Rajpar selbst hat die Sprache Ostafrikas nie richtig gelernt. Das liegt auch daran, dass in ihrem Beruf Englisch gesprochen wird. Rajpar unterstützt als Justiziarin der kanadischen Geberorganisation Canadian Cooperation Office die Rechtsreform in Tansania. Die Justiz gilt als korrupt und hat einen miserablen Ruf. "Ich kenne Menschen, die seit 15 Jahren im Gefängnis sitzen, ohne je einen Richter gesehen zu haben. Ihre Verwandten und Bekannten haben kein Geld, um die Richter zu bestechen."

Um abzuschalten, geht Rajpar in die Krämerläden des alten Zentrums. Dort herrscht ein buntes Treiben: In einer Gasse werden Baumaterialien verkauft, in der nächsten bieten Frauen farbenfrohe Stoffe an, ein Sträßchen weiter verführen Juweliere mit Ohrringen und Edelsteinen. "Wenn mich nach den Einkäufen der Hunger packt, esse ich an einem Kiosk in der Tempelstraße den Sansibar-Mix, einen leckeren Kartoffel-Eintopf."

Rajpars größter Traum liegt nicht in Daressalam, sondern rund 600 Kilometer nordwestlich: Ab November ziehen in der Serengeti riesige Tierherden wegen des herannahenden Regens südwärts zum Ngorongoro-Krater. "Das muss atemberaubend sein."

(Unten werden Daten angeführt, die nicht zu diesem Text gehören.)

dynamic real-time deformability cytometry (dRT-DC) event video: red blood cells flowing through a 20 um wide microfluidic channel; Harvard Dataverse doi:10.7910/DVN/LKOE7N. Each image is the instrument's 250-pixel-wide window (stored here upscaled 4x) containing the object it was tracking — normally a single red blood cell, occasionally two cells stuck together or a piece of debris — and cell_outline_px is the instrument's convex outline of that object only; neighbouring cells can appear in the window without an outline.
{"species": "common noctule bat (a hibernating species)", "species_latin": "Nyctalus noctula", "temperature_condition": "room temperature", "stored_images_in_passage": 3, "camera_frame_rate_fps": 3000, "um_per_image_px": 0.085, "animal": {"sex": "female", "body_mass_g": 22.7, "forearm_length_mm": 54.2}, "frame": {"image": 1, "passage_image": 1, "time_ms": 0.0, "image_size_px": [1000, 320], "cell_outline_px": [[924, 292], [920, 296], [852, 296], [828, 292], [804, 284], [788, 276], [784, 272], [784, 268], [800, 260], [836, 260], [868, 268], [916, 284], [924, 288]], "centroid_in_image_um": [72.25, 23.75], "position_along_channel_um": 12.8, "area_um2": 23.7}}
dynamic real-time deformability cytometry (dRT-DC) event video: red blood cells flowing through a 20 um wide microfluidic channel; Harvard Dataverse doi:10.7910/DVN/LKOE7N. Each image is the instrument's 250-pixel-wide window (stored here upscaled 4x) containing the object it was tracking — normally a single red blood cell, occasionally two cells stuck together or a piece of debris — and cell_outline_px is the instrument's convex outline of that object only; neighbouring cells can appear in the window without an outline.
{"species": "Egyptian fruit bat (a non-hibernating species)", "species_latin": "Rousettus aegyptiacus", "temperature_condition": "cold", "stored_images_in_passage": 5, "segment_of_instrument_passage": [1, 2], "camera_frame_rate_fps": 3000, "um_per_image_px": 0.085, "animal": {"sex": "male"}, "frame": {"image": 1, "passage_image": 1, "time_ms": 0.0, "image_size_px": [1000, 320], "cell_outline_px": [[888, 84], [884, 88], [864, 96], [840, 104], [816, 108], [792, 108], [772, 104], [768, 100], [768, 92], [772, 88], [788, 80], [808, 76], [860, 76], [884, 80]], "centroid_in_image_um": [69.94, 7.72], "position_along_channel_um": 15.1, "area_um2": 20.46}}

Viola Holik riecht Afrika schon, wenn sie in Daressalam aus dem Flugzeug steigt: "Es ist eine Mischung aus Kohle, Feuer und Staub. Ein erdiger Geruch aus dem Busch, den man sofort wahrnimmt."

Im Jahr 2000 übernahm die Agraringenieurin den afrikanischen Vertrieb der Firma Lohmann, die Legehennen züchtet. Holik fährt zu Farmern in Nord- und Mittelafrika, gibt dort Seminare und entnimmt Futterproben. Die Bauern sollen lernen, dass sich schlechtes Futter und fehlende Hygiene negativ auf die Eierproduktion auswirken. Während der Vorträge arbeitet Holik mit Bildern, da viele Farmer nicht lesen und schreiben können.

Die 42-Jährige bekommt in etwa das Gehalt ihrer deutschen Kollegen. Geld zurücklegen kann sie jedoch kaum, denn das Leben in Daressalam ist teurer als in Deutschland. "Auf ausländische Lebensmittel wird ein Zoll von 100 Prozent geschlagen und die Mieten sind in den letzten Jahren stark gestiegen, da sich unzählige ausländische Firmen angesiedelt haben."

Entspannteres Leben als in Deutschland

Holik wollte keine 3000 Dollar für eine Wohnung im Zentrum ausgeben. Die Alternative war ein heruntergekommenes Haus im Busch, 20 Kilometer nördlich des Zentrums. Im Garten laufen Warane herum, man hört Mungos bellen und Vögel zwitschern. Nur der Militärübungsplatz in der Nachbarschaft stört die Idylle. Vor kurzem steckten ein paar Granatsplitter in Holiks Haustür. Sie nimmt das erstaunlich gelassen: "Immerhin gehen so die Mietpreise nicht in die Höhe." 600 Euro Miete zahlt die Deutsche im Monat.

Da sie viel unterwegs ist, hat Holik einen Tageswächter - obwohl sie weder Fernseher, noch Safe oder Waffen besitzt. "Es wird alles geklaut, was nicht niet- und nagelfest ist", erzählt Holik. Auch ihre Wasserleitung wurde schon angezapft.

20 Meter hinter ihrem Grundstück liegt der Indische Ozean. Von ihrer Dachterrasse kann Holik auf die kleine Insel Mbudja sehen, zu der sie fast jeden Sonntag mit einem Boot übersetzt. Wenn sie sich an den schneeweißen Sandstrand setzt, frischen Fisch, Mangos, Ananas, Maracujas isst und dazu südafrikanischen Wein trinkt, ist sie glücklich. "Das Leben hier ist entspannter, es gibt nicht so viel Gejammer wie in Deutschland. Hier heißt es immer: Pole, Pole - langsam, langsam."